### PROBLEM DETAILS
Gather every line in the records containing the word "that", and copy each one out in full.

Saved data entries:

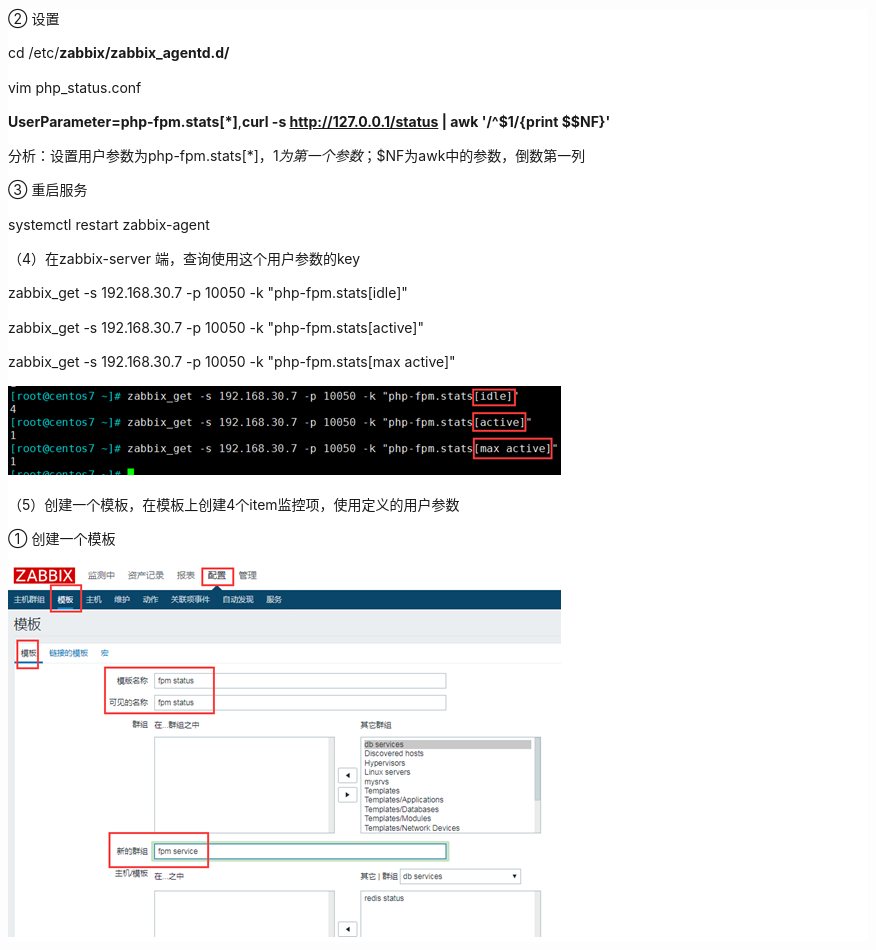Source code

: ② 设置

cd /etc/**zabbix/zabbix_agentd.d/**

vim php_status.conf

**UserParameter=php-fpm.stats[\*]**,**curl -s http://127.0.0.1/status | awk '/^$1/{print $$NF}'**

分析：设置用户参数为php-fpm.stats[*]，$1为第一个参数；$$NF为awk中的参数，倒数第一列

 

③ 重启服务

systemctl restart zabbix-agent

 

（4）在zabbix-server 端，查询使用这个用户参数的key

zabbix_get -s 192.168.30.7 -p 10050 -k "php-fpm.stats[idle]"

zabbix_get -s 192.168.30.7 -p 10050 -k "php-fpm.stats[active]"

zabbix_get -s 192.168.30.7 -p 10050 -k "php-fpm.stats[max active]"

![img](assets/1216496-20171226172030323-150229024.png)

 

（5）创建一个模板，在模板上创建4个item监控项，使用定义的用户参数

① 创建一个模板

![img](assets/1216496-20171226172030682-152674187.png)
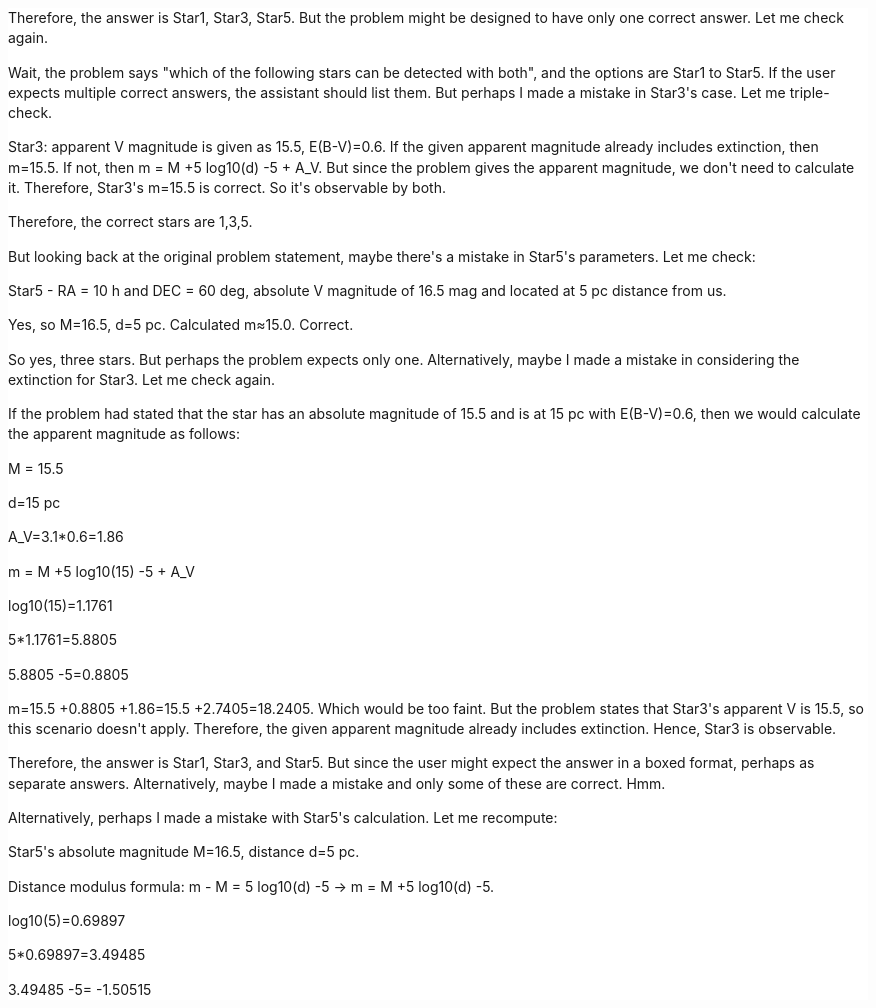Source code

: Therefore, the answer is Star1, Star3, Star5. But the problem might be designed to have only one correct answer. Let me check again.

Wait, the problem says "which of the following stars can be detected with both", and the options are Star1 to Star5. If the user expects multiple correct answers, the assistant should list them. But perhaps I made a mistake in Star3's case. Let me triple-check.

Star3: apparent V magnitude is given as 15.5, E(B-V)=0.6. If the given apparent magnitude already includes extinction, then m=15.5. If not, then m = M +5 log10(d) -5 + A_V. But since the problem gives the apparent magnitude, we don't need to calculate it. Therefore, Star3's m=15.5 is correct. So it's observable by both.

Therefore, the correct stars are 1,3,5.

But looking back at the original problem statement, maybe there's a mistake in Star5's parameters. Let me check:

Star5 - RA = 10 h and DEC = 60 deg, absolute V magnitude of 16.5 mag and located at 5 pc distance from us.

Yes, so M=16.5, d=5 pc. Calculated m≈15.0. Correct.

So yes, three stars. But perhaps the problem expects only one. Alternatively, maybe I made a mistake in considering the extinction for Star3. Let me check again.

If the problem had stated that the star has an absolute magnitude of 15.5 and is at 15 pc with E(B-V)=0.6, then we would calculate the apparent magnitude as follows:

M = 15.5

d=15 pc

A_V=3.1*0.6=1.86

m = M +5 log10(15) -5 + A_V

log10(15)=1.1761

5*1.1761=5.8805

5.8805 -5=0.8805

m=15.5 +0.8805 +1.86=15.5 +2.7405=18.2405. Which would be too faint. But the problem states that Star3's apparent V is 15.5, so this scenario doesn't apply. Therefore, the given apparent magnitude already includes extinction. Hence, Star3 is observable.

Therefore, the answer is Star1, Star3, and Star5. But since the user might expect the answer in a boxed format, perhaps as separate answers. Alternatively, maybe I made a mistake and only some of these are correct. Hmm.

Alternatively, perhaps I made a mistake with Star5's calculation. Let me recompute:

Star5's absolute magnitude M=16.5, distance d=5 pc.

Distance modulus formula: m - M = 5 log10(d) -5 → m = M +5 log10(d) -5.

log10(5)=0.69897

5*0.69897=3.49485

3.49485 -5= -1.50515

### RESPONSE TO THIS EXERCISE
If the problem had stated that the star has an absolute magnitude of 15.5 and is at 15 pc with E(B-V)=0.6, then we would calculate the apparent magnitude as follows:
m=15.5 +0.8805 +1.86=15.5 +2.7405=18.2405. Which would be too faint. But the problem states that Star3's apparent V is 15.5, so this scenario doesn't apply. Therefore, the given apparent magnitude already includes extinction. Hence, Star3 is observable.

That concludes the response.